Some books get more comfortable to read and more attractive the deeper you go into the story. It took me a shamefully long time to read both of the ones in the series (it does not conclude and now waiting for the next might be my just desserts!)

There are so many timelines in this narrative, including one which indicates the ‘other’ these are preceded by the infinity symbol for greater emphasis. When we last left Jonathan, there was light at the end of the tunnel for him with people actually listening to what he had to say. Now, since people are starting to believe him, his life is in even more danger. All the different cogs littered throughout the previous instalment is beginning to come together. The only reason you would have to read the previous one would be to have some emotional attachment to those ‘missing’ children who are but the middle of an even larger story.
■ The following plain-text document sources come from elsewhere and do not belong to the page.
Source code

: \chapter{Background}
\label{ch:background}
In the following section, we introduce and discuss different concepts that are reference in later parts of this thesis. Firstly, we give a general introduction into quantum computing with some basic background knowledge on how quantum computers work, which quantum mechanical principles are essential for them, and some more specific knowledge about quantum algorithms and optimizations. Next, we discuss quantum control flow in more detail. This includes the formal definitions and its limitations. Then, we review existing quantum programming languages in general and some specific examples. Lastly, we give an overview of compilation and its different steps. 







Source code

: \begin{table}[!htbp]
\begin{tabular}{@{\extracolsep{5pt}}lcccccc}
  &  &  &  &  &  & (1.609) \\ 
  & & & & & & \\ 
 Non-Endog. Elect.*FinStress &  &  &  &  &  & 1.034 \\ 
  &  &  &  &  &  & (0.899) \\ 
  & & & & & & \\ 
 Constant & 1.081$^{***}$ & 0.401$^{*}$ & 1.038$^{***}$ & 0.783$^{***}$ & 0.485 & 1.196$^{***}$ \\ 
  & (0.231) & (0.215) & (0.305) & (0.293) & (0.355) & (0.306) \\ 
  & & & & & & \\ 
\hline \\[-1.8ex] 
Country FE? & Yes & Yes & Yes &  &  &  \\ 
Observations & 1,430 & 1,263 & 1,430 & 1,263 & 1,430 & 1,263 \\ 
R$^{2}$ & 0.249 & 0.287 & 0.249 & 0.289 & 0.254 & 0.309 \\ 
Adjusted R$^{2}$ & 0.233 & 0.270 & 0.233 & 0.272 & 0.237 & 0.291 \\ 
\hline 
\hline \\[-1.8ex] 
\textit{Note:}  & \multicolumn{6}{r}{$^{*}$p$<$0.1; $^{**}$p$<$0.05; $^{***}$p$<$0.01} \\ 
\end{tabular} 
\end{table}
It is very fast-paced and always on the go. The layering which was mildly annoying in the previous book and the fact that I had to hold so many threads in my mind was tiring(previously). In this, it actually felt like an advantage because the main storyline felt shorter, but we learn a lot more about the plotline and the world(s) that the book covers. We are left in a minor cliff hanger and although its been almost two years since its release, I still hold on to the hope that the next book would release soon!

I received an ARC thanks to NetGalley and the publishers but the reviews are entirely based on my own reading experience.